Ocotillo is a woody shrub which grows from 10 to 20 feet tall. It
consists of long, thin, mostly un-branched, spiny stems that grow from a
central location at the base of the plant. It grows in a wide variety of
desert habitats below 5000 feet in elevation. The ocotillo is drought
deciduous, which means it loses its leaves in dry periods, growing them
back in response to recent rains (usually within 2-3 days of a recent
storm). This process may occur several times during the course of the
year.

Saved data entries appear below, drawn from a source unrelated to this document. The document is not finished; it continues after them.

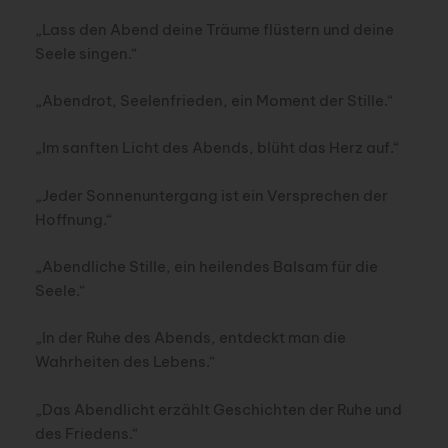
„Lass den Abend deine Träume flüstern und deine
Seele singen.“
„Abendrot, Seelenfrieden, ein Moment der Stille.“
„Im sanften Licht des Abends, blüht das Herz auf.“
„Jeder Sonnenuntergang ist ein Versprechen der
Hoffnung.“
„Abendliche Stille, ein heilendes Balsam für die
Seele.“
„In der Ruhe des Abends, entdeckt man die
Wahrheiten des Lebens.“
„Das Abendlicht erzählt Geschichten der Ruhe und
des Friedens.“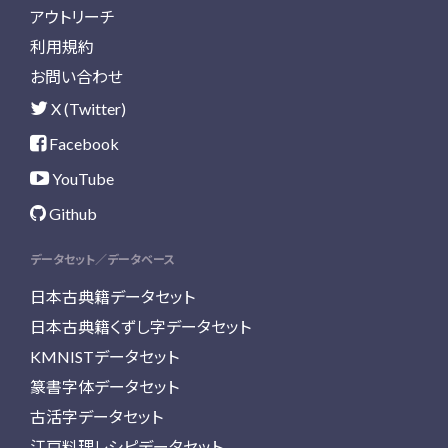
アウトリーチ
利用規約
お問い合わせ
X (Twitter)
Facebook
YouTube
Github
データセット／データベース
日本古典籍データセット
日本古典籍くずし字データセット
KMNISTデータセット
篆書字体データセット
古活字データセット
江戸料理レシピデータセット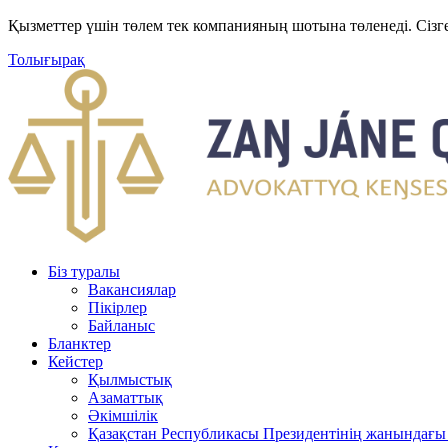
Қызметтер үшін төлем тек компанияның шотына төленеді. Сізг
Толығырақ
Біз туралы
Вакансиялар
Пікірлер
Байланыс
Бланктер
Кейстер
Қылмыстық
Азаматтық
Әкімшілік
Қазақстан Республикасы Президентінің жанындағы 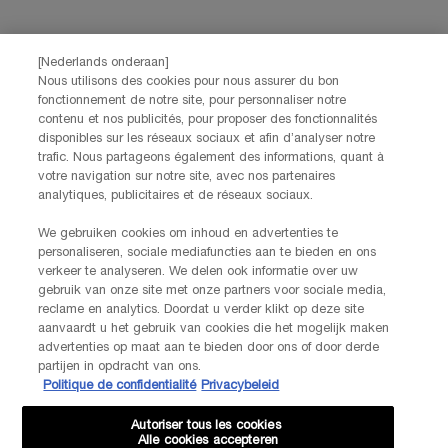
partnerwebsites en sociale netwerken, en om de prestaties van onze
marketingactiviteiten te meten. Je kunt jouw toestemming te allen tijde
intrekken via de afmeldlink in onze elektronische communicatie. Voor meer
informatie over de verwerking van jouw gegevens en rechten kun je ons
[Nederlands onderaan]
privacybeleid
raadplegen.
Nous utilisons des cookies pour nous assurer du bon
fonctionnement de notre site, pour personnaliser notre
Deze site wordt beschermd door Cloudflare en het privacybeleid en de
contenu et nos publicités, pour proposer des fonctionnalités
gebruiksvoorwaarden zijn van toepassing.
disponibles sur les réseaux sociaux et afin d’analyser notre
trafic. Nous partageons également des informations, quant à
votre navigation sur notre site, avec nos partenaires
AANMELDEN
analytiques, publicitaires et de réseaux sociaux.
We gebruiken cookies om inhoud en advertenties te
personaliseren, sociale mediafuncties aan te bieden en ons
NEEM CONTACT OP
verkeer te analyseren. We delen ook informatie over uw
De klantenservice van Lancôme staat tot je beschikking. Neem
gebruik van onze site met onze partners voor sociale media,
contact met ons op!
reclame en analytics. Doordat u verder klikt op deze site
Via telefoon: +32 28 44 00 03 (9h00 - 17h00 | Maandag –
aanvaardt u het gebruik van cookies die het mogelijk maken
Vrijdag)
advertenties op maat aan te bieden door ons of door derde
Via e-mail
partijen in opdracht van ons.
Politique de confidentialité
Privacybeleid
FABRIKANTINFORMATIE
Autoriser tous les cookies
LANCOME PARIS
Alle cookies accepteren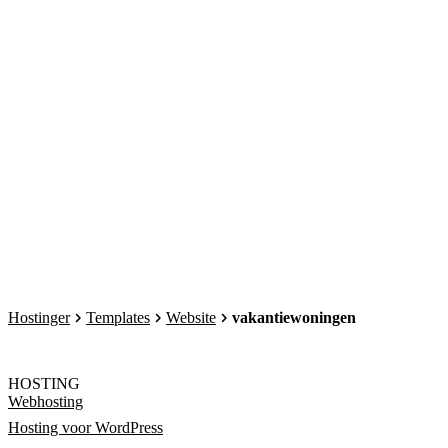
Hostinger
Templates
Website
vakantiewoningen
HOSTING
Webhosting
Hosting voor WordPress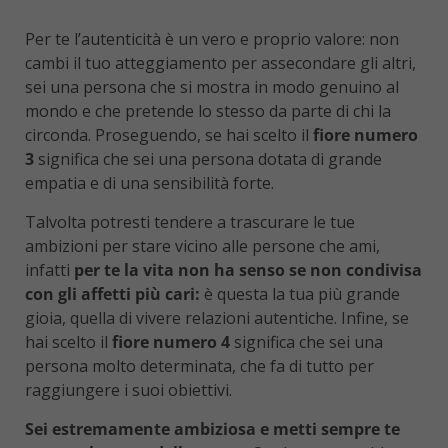
Per te l’autenticità è un vero e proprio valore: non
cambi il tuo atteggiamento per assecondare gli altri,
sei una persona che si mostra in modo genuino al
mondo e che pretende lo stesso da parte di chi la
circonda. Proseguendo, se hai scelto il
fiore numero
3
significa che sei una persona dotata di grande
empatia e di una sensibilità forte.
Talvolta potresti tendere a trascurare le tue
ambizioni per stare vicino alle persone che ami,
infatti
per te la vita non ha senso se non condivisa
con gli affetti più cari:
è questa la tua più grande
gioia, quella di vivere relazioni autentiche. Infine, se
hai scelto il
fiore numero 4
significa che sei una
persona molto determinata, che fa di tutto per
raggiungere i suoi obiettivi.
Sei estremamente ambiziosa e metti sempre te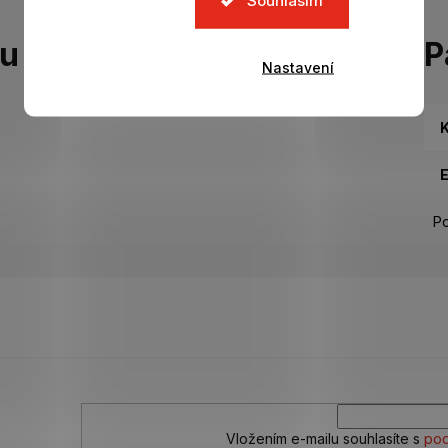
tu
P
Nastavení
K
Po
Vložením e-mailu souhlasíte s
pod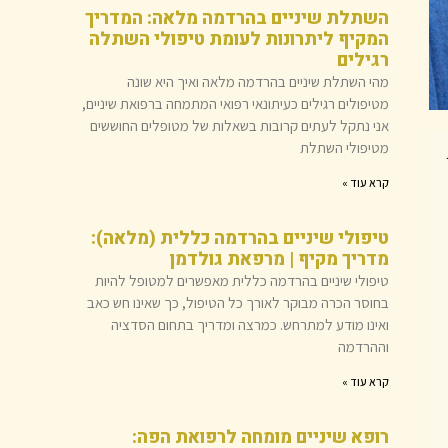
השתלת שיניים בהרדמה מלאה: המדריך
המקיף ליתרונות לעומת טיפולי השתלה
רגילים
מהי השתלת שיניים בהרדמה מלאה ואיך היא שונה
מטיפולים רגילים כעיתונאי רפואי המתמחה ברפואת שיניים,
אני נתקל לעתים קרובות בשאלות של מטופלים החוששים
מטיפולי השתלת
קרא עוד »
טיפולי שיניים בהרדמה כללית (מלאה):
מדריך מקיף | מרפאת גולדמן
טיפולי שיניים בהרדמה כללית מאפשרים למטופל להיות
בחוסר הכרה מבוקר לאורך כל הטיפול, כך שאינו חש כאב
ואינו מודע למתרחש. כמרצה ומדריך בתחום הסדציה
וההרדמה
קרא עוד »
רופא שיניים מומחה לרפואת הפה: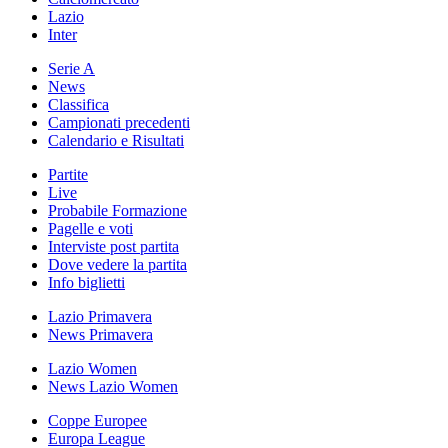
Lazio
Inter
Serie A
News
Classifica
Campionati precedenti
Calendario e Risultati
Partite
Live
Probabile Formazione
Pagelle e voti
Interviste post partita
Dove vedere la partita
Info biglietti
Lazio Primavera
News Primavera
Lazio Women
News Lazio Women
Coppe Europee
Europa League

Leaves, when they are present, are small, oval and green and grow
to 2 inches in length.
Mature Ocotillos may have up to
The plant blooms between March and June and forms
clusters of red, tubular flowers (which are about 1 inch in length) at
the tips of the canes. The color and shape of the flowers suggest
pollination by hummingbirds. While Ocotillo nectar is an important
energy source for migrating hummingbirds, which in turn, provide some
aid in pollination of the plant, studies have shown that bees are
probably a more important source of pollen transfer for the plant.